Calculation of time for temperature rise in pipe 2

[jschae8636]

I need a quick and dirty method for calculating the time it takes for the temperature of a meat mixture (of which the properties I do not know, and they would change with every load) to rise from 40 to 45 degrees F or any temperature I'm interested in.

The meat mixture is in a pipe 170ft in length, I would be happy with an approximation for a straight pipe.

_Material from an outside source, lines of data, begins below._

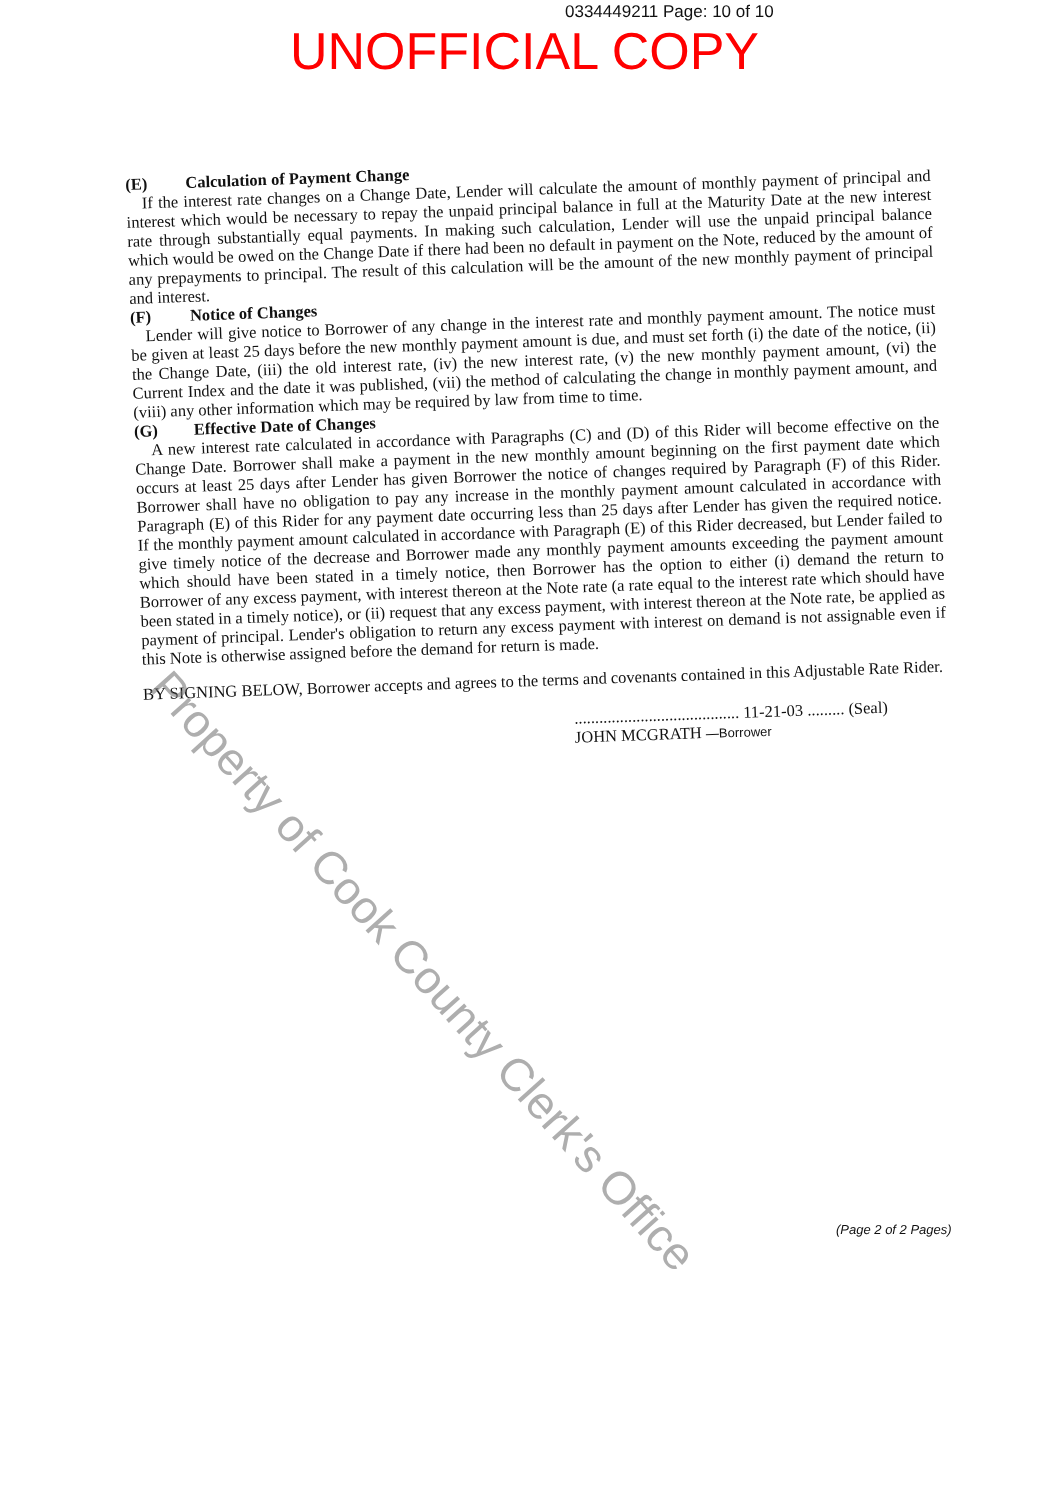0334449211 Page: 10 of 10
UNOFFICIAL COPY
(E) Calculation of Payment Change
If the interest rate changes on a Change Date, Lender will calculate the amount of monthly payment of principal and interest which would be necessary to repay the unpaid principal balance in full at the Maturity Date at the new interest rate through substantially equal payments. In making such calculation, Lender will use the unpaid principal balance which would be owed on the Change Date if there had been no default in payment on the Note, reduced by the amount of any prepayments to principal. The result of this calculation will be the amount of the new monthly payment of principal and interest.
(F) Notice of Changes
Lender will give notice to Borrower of any change in the interest rate and monthly payment amount. The notice must be given at least 25 days before the new monthly payment amount is due, and must set forth (i) the date of the notice, (ii) the Change Date, (iii) the old interest rate, (iv) the new interest rate, (v) the new monthly payment amount, (vi) the Current Index and the date it was published, (vii) the method of calculating the change in monthly payment amount, and (viii) any other information which may be required by law from time to time.
(G) Effective Date of Changes
A new interest rate calculated in accordance with Paragraphs (C) and (D) of this Rider will become effective on the Change Date. Borrower shall make a payment in the new monthly amount beginning on the first payment date which occurs at least 25 days after Lender has given Borrower the notice of changes required by Paragraph (F) of this Rider. Borrower shall have no obligation to pay any increase in the monthly payment amount calculated in accordance with Paragraph (E) of this Rider for any payment date occurring less than 25 days after Lender has given the required notice. If the monthly payment amount calculated in accordance with Paragraph (E) of this Rider decreased, but Lender failed to give timely notice of the decrease and Borrower made any monthly payment amounts exceeding the payment amount which should have been stated in a timely notice, then Borrower has the option to either (i) demand the return to Borrower of any excess payment, with interest thereon at the Note rate (a rate equal to the interest rate which should have been stated in a timely notice), or (ii) request that any excess payment, with interest thereon at the Note rate, be applied as payment of principal. Lender's obligation to return any excess payment with interest on demand is not assignable even if this Note is otherwise assigned before the demand for return is made.
BY SIGNING BELOW, Borrower accepts and agrees to the terms and covenants contained in this Adjustable Rate Rider.
........................................ 11-21-03 ......... (Seal)
JOHN MCGRATH —Borrower
Property of Cook County Clerk's Office
(Page 2 of 2 Pages)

Stainless steel 6" diameter 10S? Not 100% sure on the schedule.

Air temp outside the pipe is 90 degrees F and the meat mixture is not moving.

I want to know how long it could sit in the pipe and we could still use it ie at a given temperature.

Thanks for any help
JC

 

[25362]

A (very) rough estimate assuming the contents have water thermophysical properties and the surrounding air is still, using a Gurney-Lurie diagram resulted in about 2 hours for the center of the pipe to reach 45 deg F.
Kindly tell me whether this result is in the ballpark, so to say.

 

[friartuck]

Thats one hell of a sausage.
ASHRAE have properties of various meats in. I you want a value post a reply..

Friar Tuck of Sherwood

 

[jschae8636]

25362,

This is in the ballpark. We had assumed 2 hours. I don't know the actual calc...........if it's not too long can you post it?

Thanks!!

 

[25362]

It's not too long, but is based on a semi-log G-L diagram I found in an old book for heating and cooling an infinitely long cylinder. I don't have the book with me now.

The ordinate (on a logarithmic scale) is ([θ]_o-[θ])/([θ]_o-[θ]₁) in this case: (90-45)/(90-40)=0.9.

From the series of curves one selects the group of straight lines corresponding to m=k/(h.r). In SI units for water:
k=0.58 W/(m.K), h(still air)=100 W/(m².K), r=0.076 m. Resulting in m~0.08.

At the center of the pipe it would give an x (abscisa in a linear scale) value of 0.2.

Where (0.2)([ρ])(Cp)(r²)/k = time

[ρ]=density (water)~1000 kg/m³
Cp=4200 J/(kg.K)=4200 (W.s)/(kg.K)
k=0.58 W/(m.K)
r=0.076 m

time= (0.2)(1000)(4200)(0.076²)/0.58=8365 s ~ 2.3 hours.

This exercise shows an indicative result that should be checked in practice. Please note this is an estimate for the center of the pipe. In fact, the more one moves towards the periphery the (exponentially) shorter is the time it takes to reach 45 deg F, and when one deals with food quality one should be careful and possibly consider taking safety factors.

I'm sorry that I'm unable to send you the G-L diagram. I assume you'd be able to find it in books dedicated to heat transfer, in general, and to unsteady state heat transfer, in particular.

 

[jschae8636]

25362,

Thank you!! This is very helpful. I have many books with these diagrams. We also hope to determine the time experimentally due to the fact that the pipe is not straight, and initially the mixture will be flowing and as we know going around 90 degree bends can add heat to the mixture.......leaving an non-uniform temperature mixture.

Ahhh the old unit operations book.......memories.

Hope this will satisfy those whom I work with as far as an estimate.

Thanks again

 

[25362]

There is still another simple formula to estimate the heating time of the whole mass M, knowing Cp, U and A, when the heat supplier is at a constant temperature, air in this case:

time=(MCp/UA)ln[([θ]_air-[θ]₁)/([θ]_air-[θ]₂)]​

Use consistent units.

Assume M=1000 kg, Cp=4200 J/(kg.K), U~5 W/(m².K), A=25 m²

time ~ [(1000)(4200)/(5*25)]ln(50/45) = 3540 s ~ 1 h.

Which comes to show how uncertain are these calculations and how they depend on the assumptions made for the properties of the fluid inside the pipe, or reactor, and the U value.

The formula gets more complicated when the temperature of the heating or cooling medium isn't constant.

 

[jschae8636]

25362,

Hmmmm....interesting. Think making experimental observations will have to be the best bet when it comes to this. Thank you for your help

JC